James writes, "Thou believest that there is one God; thou doest well: the devils also believe, and tremble." (James 2:19) (Satan believes in God, but he isn't going to heaven)
Why does God let bad things happen? Maybe so people WILL ask the question, "Where was God when all this happened?"
So that we can tell them He is still on His Throne, still intimately interested in the affairs of men, and that all we see around us is unfolding as part of a Divine plan.
"And fear not them which kill the body, but are not able to kill the soul: but rather fear Him which is able to destroy both soul and body in hell," the Lord reminds us. (Matthew 10:28)
I believe that the tsunami is part of God's Divine plan for the last days -- an event so cataclysmic that even unbelievers see it as a disaster of 'biblical proportions' that DEMANDS an explanation from God.
God isn't going to explain things to them. That's why He put us here.

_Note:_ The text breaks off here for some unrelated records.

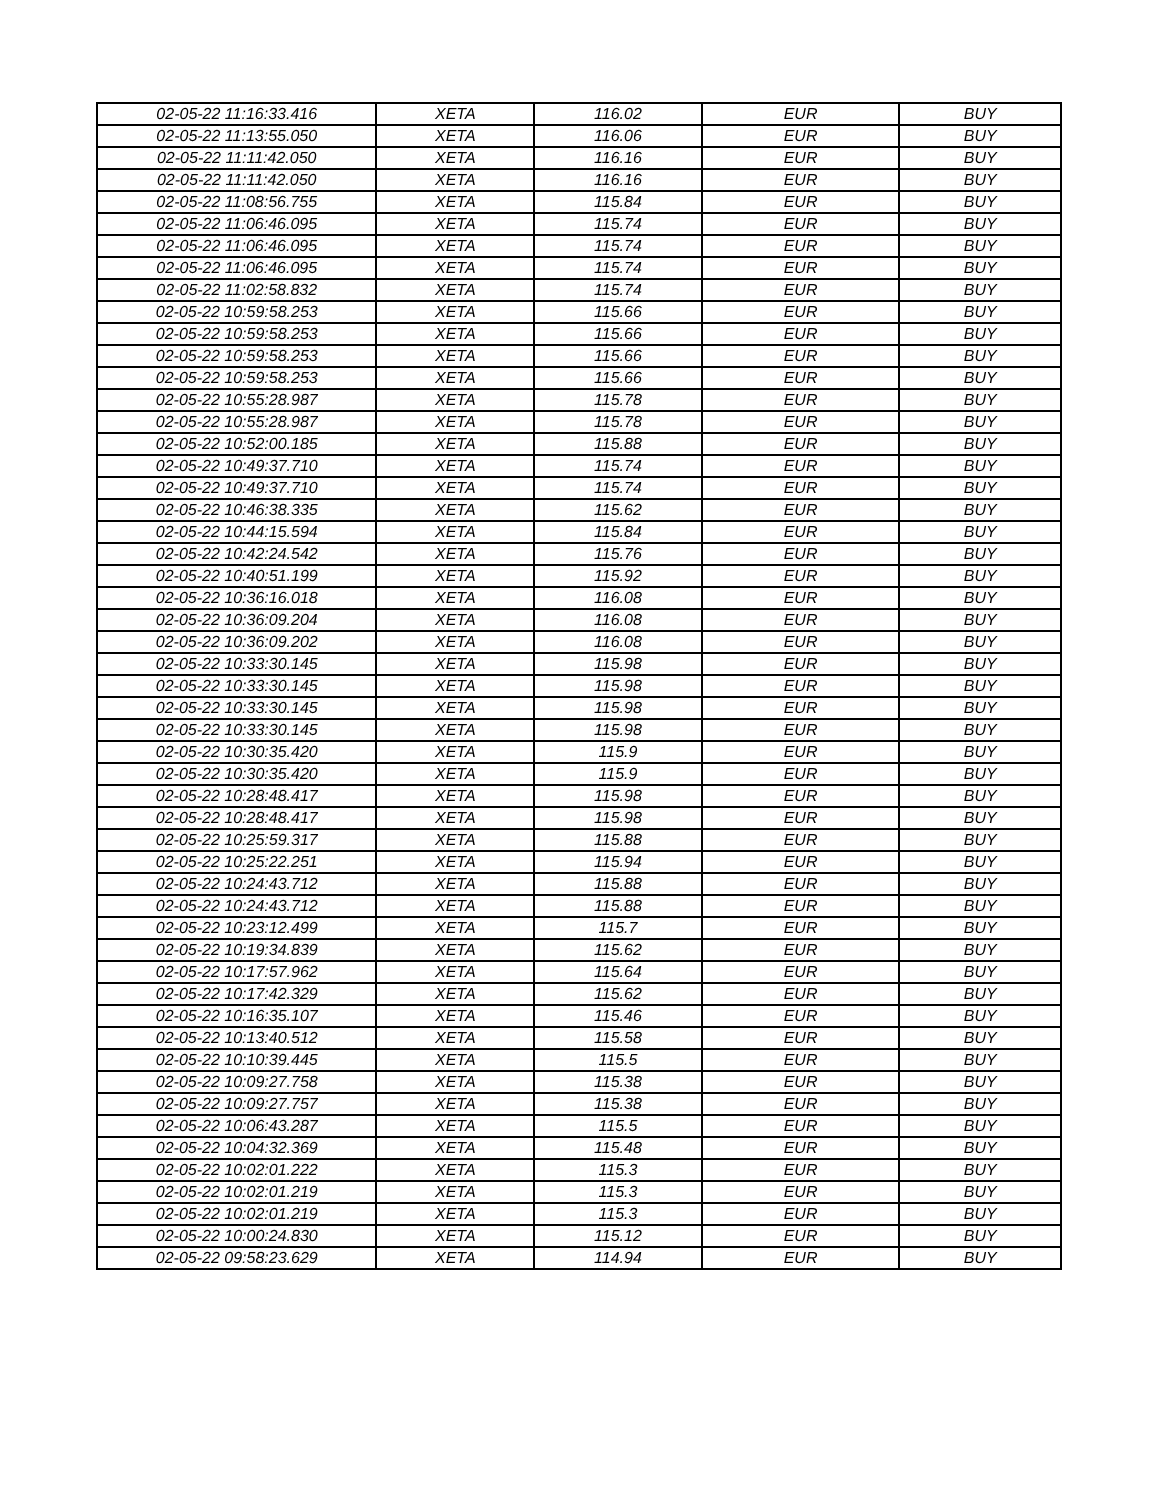| 02-05-22 11:16:33.416 | XETA | 116.02 | EUR | BUY |
| 02-05-22 11:13:55.050 | XETA | 116.06 | EUR | BUY |
| 02-05-22 11:11:42.050 | XETA | 116.16 | EUR | BUY |
| 02-05-22 11:11:42.050 | XETA | 116.16 | EUR | BUY |
| 02-05-22 11:08:56.755 | XETA | 115.84 | EUR | BUY |
| 02-05-22 11:06:46.095 | XETA | 115.74 | EUR | BUY |
| 02-05-22 11:06:46.095 | XETA | 115.74 | EUR | BUY |
| 02-05-22 11:06:46.095 | XETA | 115.74 | EUR | BUY |
| 02-05-22 11:02:58.832 | XETA | 115.74 | EUR | BUY |
| 02-05-22 10:59:58.253 | XETA | 115.66 | EUR | BUY |
| 02-05-22 10:59:58.253 | XETA | 115.66 | EUR | BUY |
| 02-05-22 10:59:58.253 | XETA | 115.66 | EUR | BUY |
| 02-05-22 10:59:58.253 | XETA | 115.66 | EUR | BUY |
| 02-05-22 10:55:28.987 | XETA | 115.78 | EUR | BUY |
| 02-05-22 10:55:28.987 | XETA | 115.78 | EUR | BUY |
| 02-05-22 10:52:00.185 | XETA | 115.88 | EUR | BUY |
| 02-05-22 10:49:37.710 | XETA | 115.74 | EUR | BUY |
| 02-05-22 10:49:37.710 | XETA | 115.74 | EUR | BUY |
| 02-05-22 10:46:38.335 | XETA | 115.62 | EUR | BUY |
| 02-05-22 10:44:15.594 | XETA | 115.84 | EUR | BUY |
| 02-05-22 10:42:24.542 | XETA | 115.76 | EUR | BUY |
| 02-05-22 10:40:51.199 | XETA | 115.92 | EUR | BUY |
| 02-05-22 10:36:16.018 | XETA | 116.08 | EUR | BUY |
| 02-05-22 10:36:09.204 | XETA | 116.08 | EUR | BUY |
| 02-05-22 10:36:09.202 | XETA | 116.08 | EUR | BUY |
| 02-05-22 10:33:30.145 | XETA | 115.98 | EUR | BUY |
| 02-05-22 10:33:30.145 | XETA | 115.98 | EUR | BUY |
| 02-05-22 10:33:30.145 | XETA | 115.98 | EUR | BUY |
| 02-05-22 10:33:30.145 | XETA | 115.98 | EUR | BUY |
| 02-05-22 10:30:35.420 | XETA | 115.9 | EUR | BUY |
| 02-05-22 10:30:35.420 | XETA | 115.9 | EUR | BUY |
| 02-05-22 10:28:48.417 | XETA | 115.98 | EUR | BUY |
| 02-05-22 10:28:48.417 | XETA | 115.98 | EUR | BUY |
| 02-05-22 10:25:59.317 | XETA | 115.88 | EUR | BUY |
| 02-05-22 10:25:22.251 | XETA | 115.94 | EUR | BUY |
| 02-05-22 10:24:43.712 | XETA | 115.88 | EUR | BUY |
| 02-05-22 10:24:43.712 | XETA | 115.88 | EUR | BUY |
| 02-05-22 10:23:12.499 | XETA | 115.7 | EUR | BUY |
| 02-05-22 10:19:34.839 | XETA | 115.62 | EUR | BUY |
| 02-05-22 10:17:57.962 | XETA | 115.64 | EUR | BUY |
| 02-05-22 10:17:42.329 | XETA | 115.62 | EUR | BUY |
| 02-05-22 10:16:35.107 | XETA | 115.46 | EUR | BUY |
| 02-05-22 10:13:40.512 | XETA | 115.58 | EUR | BUY |
| 02-05-22 10:10:39.445 | XETA | 115.5 | EUR | BUY |
| 02-05-22 10:09:27.758 | XETA | 115.38 | EUR | BUY |
| 02-05-22 10:09:27.757 | XETA | 115.38 | EUR | BUY |
| 02-05-22 10:06:43.287 | XETA | 115.5 | EUR | BUY |
| 02-05-22 10:04:32.369 | XETA | 115.48 | EUR | BUY |
| 02-05-22 10:02:01.222 | XETA | 115.3 | EUR | BUY |
| 02-05-22 10:02:01.219 | XETA | 115.3 | EUR | BUY |
| 02-05-22 10:02:01.219 | XETA | 115.3 | EUR | BUY |
| 02-05-22 10:00:24.830 | XETA | 115.12 | EUR | BUY |
| 02-05-22 09:58:23.629 | XETA | 114.94 | EUR | BUY |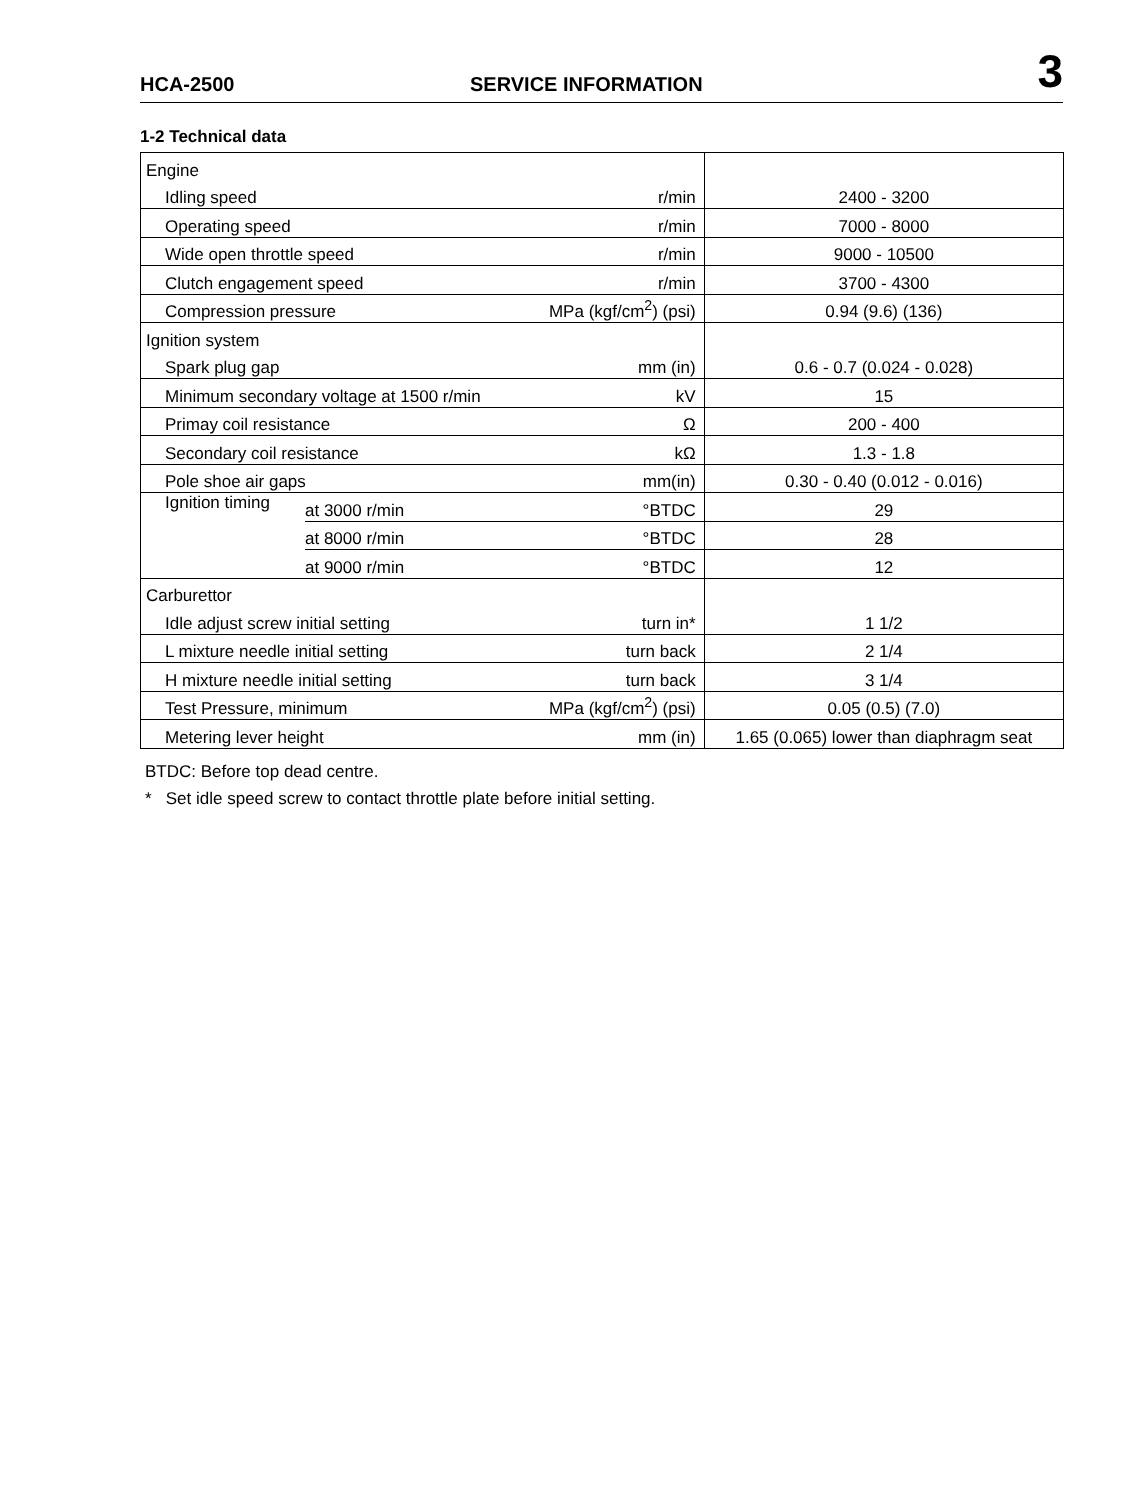HCA-2500 SERVICE INFORMATION 3
1-2 Technical data
| Engine | | | |
| Idling speed | | r/min | 2400 - 3200 |
| Operating speed | | r/min | 7000 - 8000 |
| Wide open throttle speed | | r/min | 9000 - 10500 |
| Clutch engagement speed | | r/min | 3700 - 4300 |
| Compression pressure | | MPa (kgf/cm<sup>2</sup>) (psi) | 0.94 (9.6) (136) |
| Ignition system | | | |
| Spark plug gap | | mm (in) | 0.6 - 0.7 (0.024 - 0.028) |
| Minimum secondary voltage at 1500 r/min | | kV | 15 |
| Primay coil resistance | | Ω | 200 - 400 |
| Secondary coil resistance | | kΩ | 1.3 - 1.8 |
| Pole shoe air gaps | | mm(in) | 0.30 - 0.40 (0.012 - 0.016) |
| Ignition timing | at 3000 r/min | °BTDC | 29 |
| | at 8000 r/min | °BTDC | 28 |
| | at 9000 r/min | °BTDC | 12 |
| Carburettor | | | |
| Idle adjust screw initial setting | | turn in* | 1 1/2 |
| L mixture needle initial setting | | turn back | 2 1/4 |
| H mixture needle initial setting | | turn back | 3 1/4 |
| Test Pressure, minimum | | MPa (kgf/cm<sup>2</sup>) (psi) | 0.05 (0.5) (7.0) |
| Metering lever height | | mm (in) | 1.65 (0.065) lower than diaphragm seat |
BTDC: Before top dead centre.
* Set idle speed screw to contact throttle plate before initial setting.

Death isn't the end, it is the beginning. It is either the beginning of something unspeakably wonderful, or it is the beginning of an eternal horror beyond our ability to contemplate, but it is, nonetheless, the beginning of eternity for each of us.
God put each of us here for two reasons. The first is so that we can choose to one day enjoy fellowship with Him in eternity.
The second is to spread the Good News to the lost. Especially in times of trouble, when the lost demand an answer to the question; "Where was God in all this?"
The sudden catastrophe that swept 160,000-plus people into eternity in an instant reminds everybody, believers and unbelievers alike, that our lives are like a wisp of smoke, here one second, gone the next.
It gives one pause to ponder one's relationship with the Righteous Judge.
It is up to us to give them the only answer there is. God is where He always is. Waiting to forgive another sinner.
And at any given second, it could suddenly be too late to ask.